::: GIVEN DATA

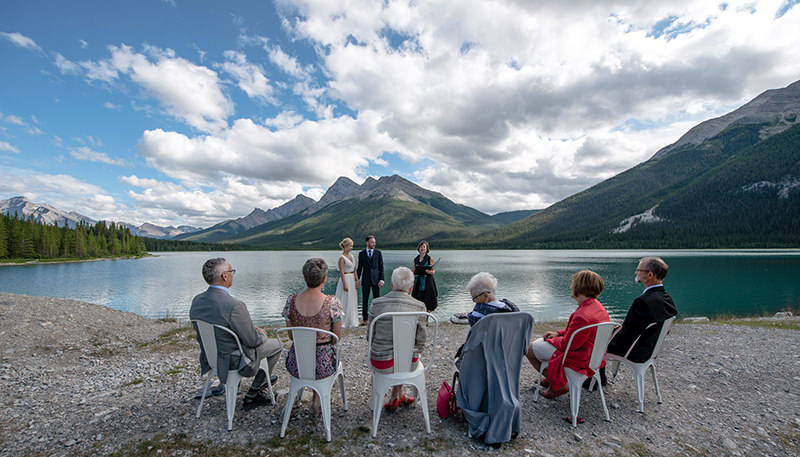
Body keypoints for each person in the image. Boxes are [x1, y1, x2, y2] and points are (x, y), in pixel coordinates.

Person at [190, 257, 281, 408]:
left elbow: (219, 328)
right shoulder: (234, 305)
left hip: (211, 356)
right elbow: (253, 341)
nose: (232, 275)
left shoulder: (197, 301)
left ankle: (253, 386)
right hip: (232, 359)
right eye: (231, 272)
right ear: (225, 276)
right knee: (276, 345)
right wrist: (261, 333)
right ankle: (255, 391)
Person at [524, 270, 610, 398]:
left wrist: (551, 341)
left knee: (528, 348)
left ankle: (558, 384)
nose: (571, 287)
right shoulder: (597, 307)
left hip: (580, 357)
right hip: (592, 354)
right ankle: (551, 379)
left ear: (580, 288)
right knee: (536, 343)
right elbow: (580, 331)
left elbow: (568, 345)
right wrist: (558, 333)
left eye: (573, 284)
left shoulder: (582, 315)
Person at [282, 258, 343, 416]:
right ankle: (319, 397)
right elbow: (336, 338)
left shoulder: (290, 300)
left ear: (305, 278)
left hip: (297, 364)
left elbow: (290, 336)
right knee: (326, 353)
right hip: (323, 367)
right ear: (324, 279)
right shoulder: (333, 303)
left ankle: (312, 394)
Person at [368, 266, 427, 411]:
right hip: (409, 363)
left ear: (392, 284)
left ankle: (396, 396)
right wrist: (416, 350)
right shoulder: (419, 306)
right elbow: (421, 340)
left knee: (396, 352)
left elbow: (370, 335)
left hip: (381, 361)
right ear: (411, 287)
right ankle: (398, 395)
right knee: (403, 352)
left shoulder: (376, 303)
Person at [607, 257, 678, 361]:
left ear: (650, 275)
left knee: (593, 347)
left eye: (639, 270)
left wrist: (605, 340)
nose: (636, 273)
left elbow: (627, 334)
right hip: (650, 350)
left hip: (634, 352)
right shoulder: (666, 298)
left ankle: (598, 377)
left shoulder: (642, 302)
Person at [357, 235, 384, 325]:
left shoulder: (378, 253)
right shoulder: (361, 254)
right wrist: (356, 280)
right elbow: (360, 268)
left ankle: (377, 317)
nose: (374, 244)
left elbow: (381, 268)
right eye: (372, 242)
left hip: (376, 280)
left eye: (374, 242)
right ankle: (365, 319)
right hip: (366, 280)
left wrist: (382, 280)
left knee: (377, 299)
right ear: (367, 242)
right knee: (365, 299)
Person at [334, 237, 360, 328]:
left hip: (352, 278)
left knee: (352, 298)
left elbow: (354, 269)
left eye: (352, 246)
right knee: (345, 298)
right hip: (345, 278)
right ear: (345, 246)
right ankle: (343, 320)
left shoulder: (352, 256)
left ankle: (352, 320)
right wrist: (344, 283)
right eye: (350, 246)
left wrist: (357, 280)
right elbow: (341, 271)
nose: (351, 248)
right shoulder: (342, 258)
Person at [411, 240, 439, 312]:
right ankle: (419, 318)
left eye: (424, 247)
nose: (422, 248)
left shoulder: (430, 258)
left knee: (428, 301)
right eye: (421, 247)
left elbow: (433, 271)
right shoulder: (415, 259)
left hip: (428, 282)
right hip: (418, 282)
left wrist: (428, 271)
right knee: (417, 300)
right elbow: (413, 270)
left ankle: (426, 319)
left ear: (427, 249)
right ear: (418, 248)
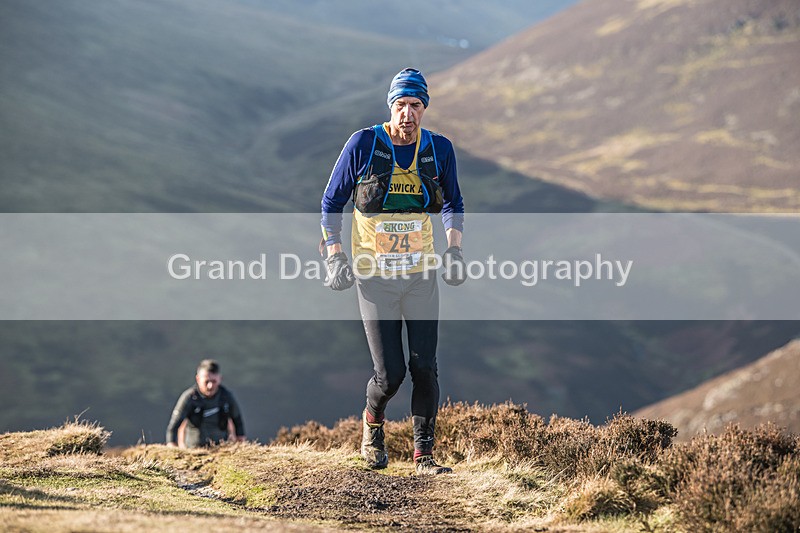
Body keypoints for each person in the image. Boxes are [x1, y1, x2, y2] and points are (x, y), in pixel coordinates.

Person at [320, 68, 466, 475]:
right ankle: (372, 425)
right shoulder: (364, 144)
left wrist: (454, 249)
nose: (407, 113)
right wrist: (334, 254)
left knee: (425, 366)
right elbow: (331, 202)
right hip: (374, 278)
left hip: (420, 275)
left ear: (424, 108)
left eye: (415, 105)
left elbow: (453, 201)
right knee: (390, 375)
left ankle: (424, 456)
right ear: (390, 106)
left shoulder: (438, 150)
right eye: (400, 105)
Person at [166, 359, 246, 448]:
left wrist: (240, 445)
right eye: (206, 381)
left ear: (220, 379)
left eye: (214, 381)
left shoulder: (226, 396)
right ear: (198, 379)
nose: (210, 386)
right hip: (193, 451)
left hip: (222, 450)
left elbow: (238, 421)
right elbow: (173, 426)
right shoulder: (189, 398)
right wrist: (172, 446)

::::::

### TASK ITEM
Everything from the opening line of the data through the line with "right hip: (232, 359)" should be repeated exactly; leave the pictures out.

### ANSWER BELOW
Body keypoints for each person in the image. Boxes are [x1, y1, x2, y2] and points are (x, y), in pixel coordinates.

Person at [190, 257, 281, 408]:
left elbow: (219, 328)
right shoulder: (234, 305)
left hip: (211, 356)
right elbow: (253, 341)
nose: (232, 275)
left shoulder: (197, 301)
left ankle: (253, 386)
right hip: (232, 359)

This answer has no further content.